Henry said that is not the education department’s interpretation. His office’s initial view was they would ask for the data, look at it and do the audit, he said.

“The (DOE) saw it as a program set up away from the state, run by the scholarship program and with a sort of separation there. We are abiding by their interpretation,” Henry said. “You’ll still get a good audit, it just won’t be as thorough as you normally have.”

Whitley noted it is an unusual situation with the department having little involvement in the EFA program and instead turning over almost all its authority to the scholarship fund, “resulting in a very, very troubling lack of transparency for a significant amount of state dollars.”

Although the money the organization had to return to the state after the compliance report was relatively small — $18,163 of the $103,507 the state found at issue in its compliance review — compared to the $45 million the state has spent on the program over its first three years.

However, using last school year’s 4,875-student enrollment, the percentage of problem applications translates into about $2 million and much more if you use what the state flagged for potential money owed from the 50 applications.

Sen. Howard Pearl, R-Loudon, asked if the LBA had encountered similar problems with other performance audits, and Christine Young, Audit Division Director, said she does not recall running into an issue of this magnitude.

“We’ve done audits of departments with contracts with third parties, but because the scholarship organization runs most of the program, this is different,” she said. “We’ve worked through minor scope limitations before and we have always been able to come to agreement and received the records we needed to do the audit.”

The law requiring the audit requires the LBA to review: eligibility of participants, controls for determining qualifying expenditures, identification and recovery of ineligible disbursements, procedures and controls for transferring funds to the scholarship organization, procedures and controls for the phase-out grants, public reporting of participation, student outcomes, and expenditures, and the demographics of qualifying applicants for the first year of the program.

In the scoping statement, the LBA notes its audit will be limited to determining how effectively the department oversaw the program to date by determining initial and continued eligibility of students to participate in the EFA program and their eligibility to receive differentiated aid, each student’s account is credited with the correct amount of funds, the funds are only used for qualified educational expenses, identifying, reporting, and addressing cases of suspected misuse of funds, and ensuring educational service providers are compliant with program specifications.

Auditors will also assess if the department had adequate controls over the scholarship organization’s compliance with program requirements, monitoring the CSF and ClassWallet contracts, students grants are correct, identifying and recovering ineligible grants, transferring EFA funds to the scholarship organization, ensuring administrative fees paid to CSF are correct, ensuring phase-out grants paid to school districts are correct and public reporting of participation, student outcomes and expenditures.

The scope statement also notes the limitations of the audit due to the limitations placed on data.

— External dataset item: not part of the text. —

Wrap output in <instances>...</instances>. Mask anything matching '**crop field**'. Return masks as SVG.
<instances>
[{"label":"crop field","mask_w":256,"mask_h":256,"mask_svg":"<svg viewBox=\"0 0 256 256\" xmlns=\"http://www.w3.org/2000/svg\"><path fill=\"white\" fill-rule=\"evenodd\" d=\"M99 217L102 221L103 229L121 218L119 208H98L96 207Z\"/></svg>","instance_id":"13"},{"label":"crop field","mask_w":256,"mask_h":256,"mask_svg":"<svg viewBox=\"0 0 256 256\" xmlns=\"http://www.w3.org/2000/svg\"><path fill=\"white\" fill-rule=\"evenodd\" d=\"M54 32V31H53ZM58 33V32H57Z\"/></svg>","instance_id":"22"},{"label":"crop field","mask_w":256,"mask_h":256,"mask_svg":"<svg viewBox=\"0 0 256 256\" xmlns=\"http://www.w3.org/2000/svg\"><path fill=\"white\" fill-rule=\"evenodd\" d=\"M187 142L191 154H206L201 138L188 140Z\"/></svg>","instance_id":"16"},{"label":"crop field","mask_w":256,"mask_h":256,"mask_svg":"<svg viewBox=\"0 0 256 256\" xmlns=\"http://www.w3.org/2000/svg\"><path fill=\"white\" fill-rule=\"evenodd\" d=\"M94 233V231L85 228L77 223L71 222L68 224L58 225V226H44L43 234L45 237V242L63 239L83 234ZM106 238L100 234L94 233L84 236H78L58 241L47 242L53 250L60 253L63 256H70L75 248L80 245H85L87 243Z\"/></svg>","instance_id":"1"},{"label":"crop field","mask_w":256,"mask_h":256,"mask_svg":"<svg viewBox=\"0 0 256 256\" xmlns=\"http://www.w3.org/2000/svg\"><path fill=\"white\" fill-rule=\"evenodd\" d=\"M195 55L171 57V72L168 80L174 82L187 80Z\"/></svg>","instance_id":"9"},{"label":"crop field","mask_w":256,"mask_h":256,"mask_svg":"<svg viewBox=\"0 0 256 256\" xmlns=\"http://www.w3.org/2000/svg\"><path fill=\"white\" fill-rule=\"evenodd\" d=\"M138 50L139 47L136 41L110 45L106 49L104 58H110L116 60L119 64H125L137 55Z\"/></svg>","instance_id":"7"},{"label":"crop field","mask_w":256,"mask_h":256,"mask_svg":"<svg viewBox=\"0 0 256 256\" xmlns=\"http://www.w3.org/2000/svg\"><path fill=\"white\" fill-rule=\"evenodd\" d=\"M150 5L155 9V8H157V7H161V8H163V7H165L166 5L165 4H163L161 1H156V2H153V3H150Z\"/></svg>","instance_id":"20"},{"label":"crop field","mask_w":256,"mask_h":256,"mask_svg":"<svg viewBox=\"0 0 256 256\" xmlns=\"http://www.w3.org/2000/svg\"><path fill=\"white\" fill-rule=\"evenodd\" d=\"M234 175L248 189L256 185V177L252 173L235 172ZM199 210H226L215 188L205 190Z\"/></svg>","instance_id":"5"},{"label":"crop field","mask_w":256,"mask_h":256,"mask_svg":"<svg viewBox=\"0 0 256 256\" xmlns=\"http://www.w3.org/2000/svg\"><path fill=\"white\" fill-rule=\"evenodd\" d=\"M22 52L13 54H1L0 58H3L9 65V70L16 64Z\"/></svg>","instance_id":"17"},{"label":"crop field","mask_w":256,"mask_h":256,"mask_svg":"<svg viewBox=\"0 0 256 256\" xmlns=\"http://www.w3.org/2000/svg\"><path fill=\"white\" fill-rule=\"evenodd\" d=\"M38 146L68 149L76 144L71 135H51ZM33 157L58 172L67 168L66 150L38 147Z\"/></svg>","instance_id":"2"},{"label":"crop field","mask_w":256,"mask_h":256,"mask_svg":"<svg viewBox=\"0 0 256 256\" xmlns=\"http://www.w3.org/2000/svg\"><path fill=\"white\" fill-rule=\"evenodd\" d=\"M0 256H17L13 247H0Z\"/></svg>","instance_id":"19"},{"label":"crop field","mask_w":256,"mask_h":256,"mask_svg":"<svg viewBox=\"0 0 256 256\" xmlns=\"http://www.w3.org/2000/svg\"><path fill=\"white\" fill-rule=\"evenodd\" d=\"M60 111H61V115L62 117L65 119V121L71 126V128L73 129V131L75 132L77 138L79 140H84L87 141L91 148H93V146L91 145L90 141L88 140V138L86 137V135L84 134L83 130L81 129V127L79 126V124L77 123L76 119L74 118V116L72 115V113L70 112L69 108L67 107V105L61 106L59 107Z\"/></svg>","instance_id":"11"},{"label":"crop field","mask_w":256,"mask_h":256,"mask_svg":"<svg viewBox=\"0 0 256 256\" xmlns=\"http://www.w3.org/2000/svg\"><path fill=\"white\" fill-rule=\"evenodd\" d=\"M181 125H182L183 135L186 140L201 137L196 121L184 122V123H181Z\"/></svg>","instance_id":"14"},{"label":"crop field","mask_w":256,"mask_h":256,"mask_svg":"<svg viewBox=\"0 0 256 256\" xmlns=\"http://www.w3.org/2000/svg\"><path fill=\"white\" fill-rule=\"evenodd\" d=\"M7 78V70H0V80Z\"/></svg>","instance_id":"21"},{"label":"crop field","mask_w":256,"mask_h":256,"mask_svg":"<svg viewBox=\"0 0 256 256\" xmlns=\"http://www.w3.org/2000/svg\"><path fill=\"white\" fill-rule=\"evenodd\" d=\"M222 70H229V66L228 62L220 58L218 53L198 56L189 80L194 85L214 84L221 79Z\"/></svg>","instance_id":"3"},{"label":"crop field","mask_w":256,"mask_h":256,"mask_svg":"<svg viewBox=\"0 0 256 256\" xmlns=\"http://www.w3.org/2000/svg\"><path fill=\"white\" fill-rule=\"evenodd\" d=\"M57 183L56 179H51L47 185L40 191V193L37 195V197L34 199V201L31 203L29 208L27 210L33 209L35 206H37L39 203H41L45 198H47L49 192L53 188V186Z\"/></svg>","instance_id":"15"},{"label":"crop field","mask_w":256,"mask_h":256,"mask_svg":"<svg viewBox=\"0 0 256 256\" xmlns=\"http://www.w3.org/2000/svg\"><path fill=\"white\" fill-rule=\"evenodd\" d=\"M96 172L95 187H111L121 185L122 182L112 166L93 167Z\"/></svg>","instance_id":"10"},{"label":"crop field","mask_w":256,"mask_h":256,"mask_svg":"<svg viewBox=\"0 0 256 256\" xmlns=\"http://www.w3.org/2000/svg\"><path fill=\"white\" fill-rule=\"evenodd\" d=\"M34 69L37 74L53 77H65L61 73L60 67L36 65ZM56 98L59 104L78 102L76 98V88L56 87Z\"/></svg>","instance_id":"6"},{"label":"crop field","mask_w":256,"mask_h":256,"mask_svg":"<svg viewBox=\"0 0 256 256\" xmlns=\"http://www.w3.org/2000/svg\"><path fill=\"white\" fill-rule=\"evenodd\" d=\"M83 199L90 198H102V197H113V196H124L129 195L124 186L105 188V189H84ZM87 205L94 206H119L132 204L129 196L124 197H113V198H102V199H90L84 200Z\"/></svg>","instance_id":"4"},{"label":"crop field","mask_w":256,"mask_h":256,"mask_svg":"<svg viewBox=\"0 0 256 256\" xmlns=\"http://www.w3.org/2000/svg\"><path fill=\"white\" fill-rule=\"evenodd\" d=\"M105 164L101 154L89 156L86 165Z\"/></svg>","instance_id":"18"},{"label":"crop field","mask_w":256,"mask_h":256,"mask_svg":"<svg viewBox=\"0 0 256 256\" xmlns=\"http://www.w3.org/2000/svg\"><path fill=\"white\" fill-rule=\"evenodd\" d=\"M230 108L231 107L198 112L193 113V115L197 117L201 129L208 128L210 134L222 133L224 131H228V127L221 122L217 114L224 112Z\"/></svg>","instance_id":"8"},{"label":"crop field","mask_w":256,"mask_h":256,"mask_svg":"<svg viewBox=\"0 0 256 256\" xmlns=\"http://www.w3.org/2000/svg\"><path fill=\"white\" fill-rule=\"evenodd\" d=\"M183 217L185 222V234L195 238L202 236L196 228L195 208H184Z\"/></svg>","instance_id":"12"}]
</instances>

“According to the NHED Commissioner and legal counsel, NHED cannot be compelled to request this information from the CSF for LBA audit purposes, as requiring NHED to request these items from CSF would violate the separation of powers between the Legislative and Executive branches,” the scope statement notes.

The program was touted as helping low-income parents find alternative education opportunities for their children if they did not do well in a traditional public school setting.

However about 75 percent of the state money goes as subsidies to students who were in religious and private schools and homeschooling before the program began.

When the program began, the income cap was 300 percent of the federal poverty level, but was raised last year to 350 percent and Republican lawmakers attempted to raise the threshold again this session, but the attempt failed.